By Maritza Gutiérrez
Guideline 34 of the Economic and Social Policy of the Cuban State until 2026 establishes to promote the development of the payment system and intensify a strategy of financial inclusion, with priority in the bancarization, which enhances a modern infrastructure of electronic payment channels, supported by an effective financial education.
This is the subject we are approaching today, in view of BCC Resol. 111 of the BCC, which proposes to accelerate the process of bankarization in the country. Evidently, this is not a circumstantial fact, but a policy.
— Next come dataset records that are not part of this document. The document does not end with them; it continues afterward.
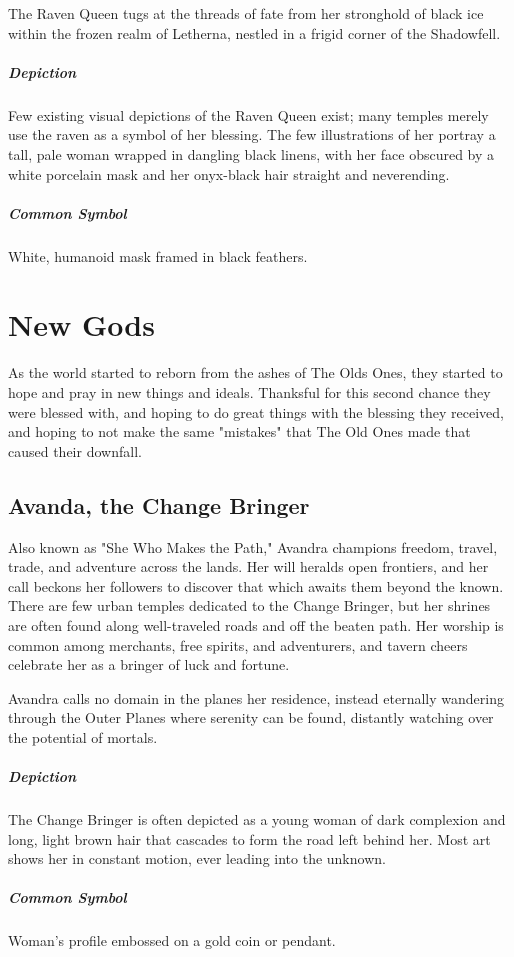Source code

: \documentclass[letterpaper,twocolumn,openany,nodeprecatedcode]{dndbook}
\begin{document}
The Raven Queen tugs at the threads of fate from her stronghold of black ice within the
frozen realm of Letherna, nestled in a frigid corner of the Shadowfell.

\subparagraph{Depiction}
Few existing visual depictions of the Raven Queen exist; many temples merely use the
raven as a symbol of her blessing. The few illustrations of her portray a tall, pale
woman wrapped in dangling black linens, with her face obscured by a white porcelain
mask and her onyx-black hair straight and neverending.

\subparagraph{Common Symbol}
White, humanoid mask framed in black feathers.

\section{New Gods}

As the world started to reborn from the ashes of The Olds Ones, they started to hope and
pray in new things and ideals. Thanksful for this second chance they were blessed with,
and hoping to do great things with the blessing they received, and hoping to not make
the same "mistakes" that The Old Ones made that caused their downfall.

\subsection{Avanda, the Change Bringer}

Also known as "She Who Makes the Path," Avandra champions freedom, travel, trade, and
adventure across the lands. Her will heralds open frontiers, and her call beckons her
followers to discover that which awaits them beyond the known. There are few urban temples
dedicated to the Change Bringer, but her shrines are often found along well-traveled roads
and off the beaten path. Her worship is common among merchants, free spirits, and adventurers,
and tavern cheers celebrate her as a bringer of luck and fortune.

Avandra calls no domain in the planes her residence, instead eternally wandering through the
Outer Planes where serenity can be found, distantly watching over the potential of mortals.

\subparagraph{Depiction}
The Change Bringer is often depicted as a young woman of dark complexion and long, light brown
hair that cascades to form the road left behind her. Most art shows her in constant motion,
ever leading into the unknown.

\subparagraph{Common Symbol}
Woman’s profile embossed on a gold coin or pendant.
\end{document}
The truth is that since 2000, with the introduction of ATMs, Cuba took its first steps in the process of bankarization of financial transactions. In 2019, only a little more than 11% of financial transactions were made through electronic channels, and in 2022 the figure exceeded 63%, with more than 200 million transactions.
Current context
It is a fact that the use of cash by the non-state sector and the incorporation of new players in the economy has led to its intensive use in economic and financial transactions. Maintaining the preference for cash as a payment instrument has generated high costs for the country, and has caused a setback in the levels of bankarization and inclusion, contradictorily, at a time when the State is promoting the use of electronic means of payment.
Therefore, the new regulation approved by the BCC seeks to accelerate the process of bankarization to reorder financial flows, it is the strategic response of the banking system, which will put us in tune with international practice and corresponds to financial inclusion, an element that facilitates the achievement of 7 of the 17 Sustainable Development Goals, as recognized by the World Bank and other international institutions.
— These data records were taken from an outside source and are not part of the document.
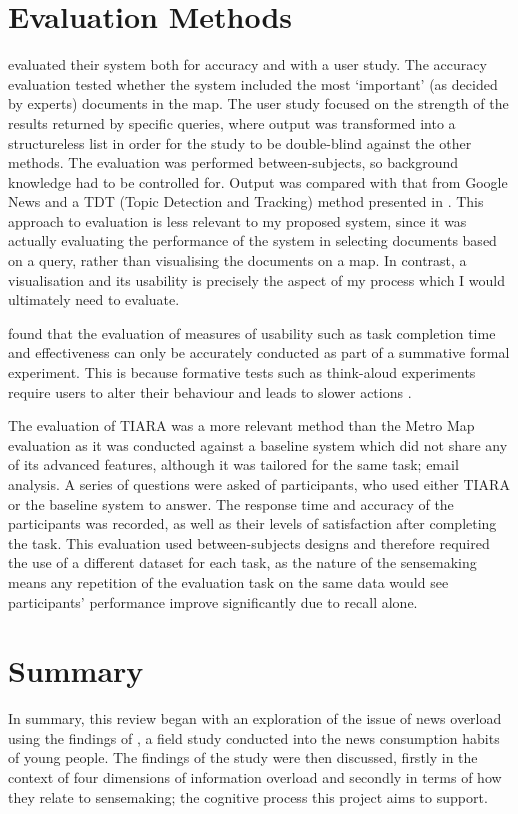 \section{Evaluation Methods}
\citet{GeneratingInformationMaps} evaluated their system both for accuracy and with a user study. The accuracy evaluation tested whether the system included the most `important' (as decided by experts) documents in the map. The user study focused on the strength of the results returned by specific queries, where output was transformed into a structureless list in order for the study to be double-blind against the other methods. The evaluation was performed between-subjects, so background knowledge had to be controlled for. Output was compared with that from Google News and a TDT (Topic Detection and Tracking) method presented in \citep{SemanticLanguageModelsForTDT}. This approach to evaluation is less relevant to my proposed system, since it was actually evaluating the performance of the system in selecting documents based on a query, rather than visualising the documents on a map. In contrast, a visualisation and its usability is precisely the aspect of my process which I would ultimately need to evaluate.

\citet{EvaluatingInformationVisualisations} found that the evaluation of measures of usability such as task completion time and effectiveness can only be accurately conducted as part of a summative formal experiment. This is because formative tests such as think-aloud experiments require users to alter their behaviour and leads to slower actions \citep{VerbalReportsAsData}.

The evaluation of TIARA \citep{InteractiveTopicBasedVisualTextSummarizationAndAnalysis} was a more relevant method than the Metro Map evaluation as it was conducted against a baseline system which did not share any of its advanced features, although it was tailored for the same task; email analysis. A series of questions were asked of participants, who used either TIARA or the baseline system to answer. The response time and accuracy of the participants was recorded, as well as their levels of satisfaction after completing the task. This evaluation used between-subjects designs and therefore required the use of a different dataset for each task, as the nature of the sensemaking means any repetition of the evaluation task on the same data would see participants' performance improve significantly due to recall alone.

\section{Summary}
In summary, this review began with an exploration of the issue of news overload using the findings of \citep{anewmodelfornews}, a field study conducted into the news consumption habits of young people. The findings of the study were then discussed, firstly in the context of four dimensions of information overload \citep{TowardsAnOptimalResolutionToInformationOverload, GuestEditorsIntroductionInformationOverload} and secondly in terms of how they relate to sensemaking; the cognitive process this project aims to support.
Today Cuba implements actions so that both citizens and economic actors understand and gradually join this process, in a dialogue that focuses on transparency and legality, as expressed by BCC Vice President Alberto Quiñones, when he reiterated that we are facing a rule issued by the Central Bank with all its powers, with a series of regulated aspects in the financial activity on the use of people's bank accounts in an efficient, safe and legal manner.
The terms "financial inclusion" and "bankarization" are often used interchangeably but they are not exactly the same. Banking inclusion seeks to provide all actors in an economy with access to banking and financial services. Having a bank account is a necessary but not sufficient condition. Banking transactions are carried out through formal and legal banking and financial institutions, which are subject to strict regulation and control. This implies the use of cards, electronic transfers, online payments and other payment methods.
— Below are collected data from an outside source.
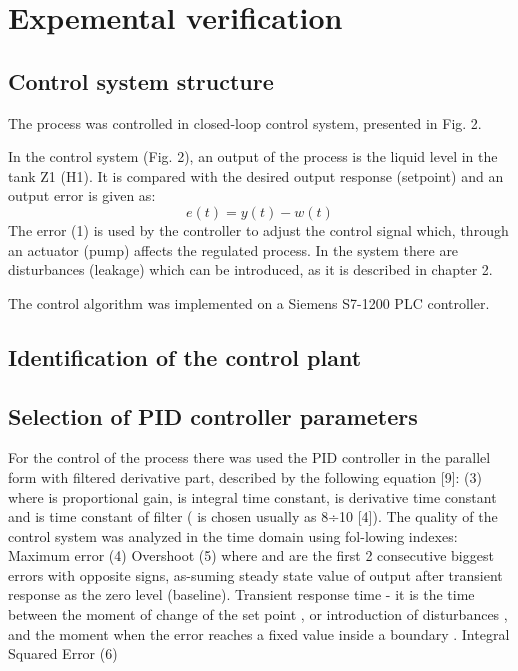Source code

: \documentclass{amcs}
\begin{document}
\section{Expemental verification}

\subsection{Control system structure}
%
The process was controlled in closed-loop control system, presented in Fig. 2.

In the control system (Fig. 2), an output of the process   is the liquid level in the tank Z1 (H1). It is compared with the desired output response (setpoint)   and an output error is given as:
\begin{equation}
e(t)=y(t)-w(t)
\end{equation}
The error (1) is used by the controller to adjust the control signal   which, through an actuator (pump) affects the regulated process. In the system there are disturbances   (leakage) which can be introduced, as it is described in chapter 2.

The control algorithm was implemented on a Siemens S7-1200 PLC controller. 

\subsection{Identification of the control plant}

\subsection{Selection of PID controller parameters}

For the control of the process there was used the PID controller in the parallel form with filtered derivative part, described by the following equation [9]:
(3)
where    is proportional gain,   is integral time constant,   is derivative time constant and   is time constant of filter (  is chosen usually as 8÷10 [4]).
The quality of the control system was analyzed in the time domain using fol-lowing indexes:
Maximum error
(4)
Overshoot
(5)
where   and   are the first 2 consecutive biggest errors with opposite signs, as-suming steady state value of output   after transient response as the zero level (baseline).
Transient response time  - it is the time between the moment of change of the set point  , or introduction of disturbances   , and the moment when the error   reaches a fixed value inside a boundary  .
Integral Squared Error
(6)
%
\end{document}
On the other hand, the pillars of financial inclusion are: access, use and quality. Access is given by the ability to have timely and affordable access to products and services offered by formal institutions. Use is given by the depth or degree of utilization of financial products and services, and quality is the degree of customer satisfaction.
Since 2010, more than 55 countries have signed commitments related to financial inclusion and more than 60 countries have implemented or are developing a national strategy on the subject.
Today Cuba has a National Financial Education Strategy (ENEF) that already includes actions that contribute to the goal of banking penetration and the country is adapting an international practice, adjusted to its conditions.
Alberto Quiñones, vice-president of the BCC informed on National TV that an international practice of how these transactions are made is being brought in, and reiterated that today in the world financial inclusion is complex and is managed by governments, because not all banks accept all customers, and therefore in the process of financial inclusion, governments are obliged to establish policies depending on each country. And in Cuba, despite all its limitations, but with its opportunities, banks are open to all citizens and all economic actors.
As has been reiterated, the success of these actions does not depend only on the Banking and Financial System (SBF), but also on correcting the causes that encourage economic actors to resort to informal spaces and continue using cash, which represents an important challenge for the country.